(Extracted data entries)
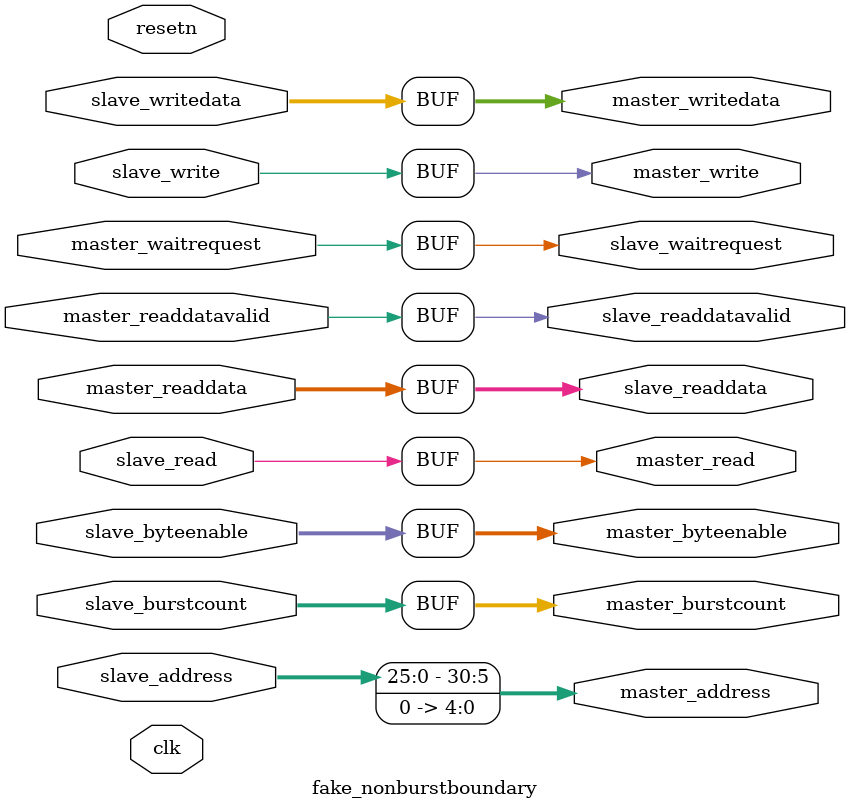
<source format=v>
module fake_nonburstboundary #
(
    parameter WIDTH_D = 256,
    parameter S_WIDTH_A = 26,
    parameter M_WIDTH_A = S_WIDTH_A+$clog2(WIDTH_D/8),
    parameter BURSTCOUNT_WIDTH = 6,
    parameter BYTEENABLE_WIDTH = WIDTH_D,
    parameter MAX_PENDING_READS = 64
)
(
    input clk,
    input resetn,
    input [S_WIDTH_A-1:0] slave_address,  
    input [WIDTH_D-1:0] slave_writedata,
    input slave_read,
    input slave_write,
    input [BURSTCOUNT_WIDTH-1:0] slave_burstcount,
    input [BYTEENABLE_WIDTH-1:0] slave_byteenable,
    output slave_waitrequest,
    output [WIDTH_D-1:0] slave_readdata,
    output slave_readdatavalid,
    output [M_WIDTH_A-1:0] master_address,  
    output [WIDTH_D-1:0] master_writedata,
    output master_read,
    output master_write,
    output [BURSTCOUNT_WIDTH-1:0] master_burstcount,
    output [BYTEENABLE_WIDTH-1:0] master_byteenable,
    input master_waitrequest,
    input [WIDTH_D-1:0] master_readdata,
    input master_readdatavalid
);
assign master_read = slave_read;
assign master_write = slave_write;
assign master_writedata = slave_writedata;
assign master_burstcount = slave_burstcount;
assign master_address = {slave_address,{$clog2(WIDTH_D/8){1'b0}}}; 
assign master_byteenable = slave_byteenable;
assign slave_waitrequest = master_waitrequest;
assign slave_readdatavalid = master_readdatavalid;
assign slave_readdata = master_readdata;
endmodule
</source>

Work instructions
Give back every entry verbatim. No pictures belong in the copy.

Solution
<source format=v>
module fake_nonburstboundary #
(
    parameter WIDTH_D = 256,
    parameter S_WIDTH_A = 26,
    parameter M_WIDTH_A = S_WIDTH_A+$clog2(WIDTH_D/8),
    parameter BURSTCOUNT_WIDTH = 6,
    parameter BYTEENABLE_WIDTH = WIDTH_D,
    parameter MAX_PENDING_READS = 64
)
(
    input clk,
    input resetn,
    input [S_WIDTH_A-1:0] slave_address,  
    input [WIDTH_D-1:0] slave_writedata,
    input slave_read,
    input slave_write,
    input [BURSTCOUNT_WIDTH-1:0] slave_burstcount,
    input [BYTEENABLE_WIDTH-1:0] slave_byteenable,
    output slave_waitrequest,
    output [WIDTH_D-1:0] slave_readdata,
    output slave_readdatavalid,
    output [M_WIDTH_A-1:0] master_address,  
    output [WIDTH_D-1:0] master_writedata,
    output master_read,
    output master_write,
    output [BURSTCOUNT_WIDTH-1:0] master_burstcount,
    output [BYTEENABLE_WIDTH-1:0] master_byteenable,
    input master_waitrequest,
    input [WIDTH_D-1:0] master_readdata,
    input master_readdatavalid
);
assign master_read = slave_read;
assign master_write = slave_write;
assign master_writedata = slave_writedata;
assign master_burstcount = slave_burstcount;
assign master_address = {slave_address,{$clog2(WIDTH_D/8){1'b0}}}; 
assign master_byteenable = slave_byteenable;
assign slave_waitrequest = master_waitrequest;
assign slave_readdatavalid = master_readdatavalid;
assign slave_readdata = master_readdata;
endmodule
</source>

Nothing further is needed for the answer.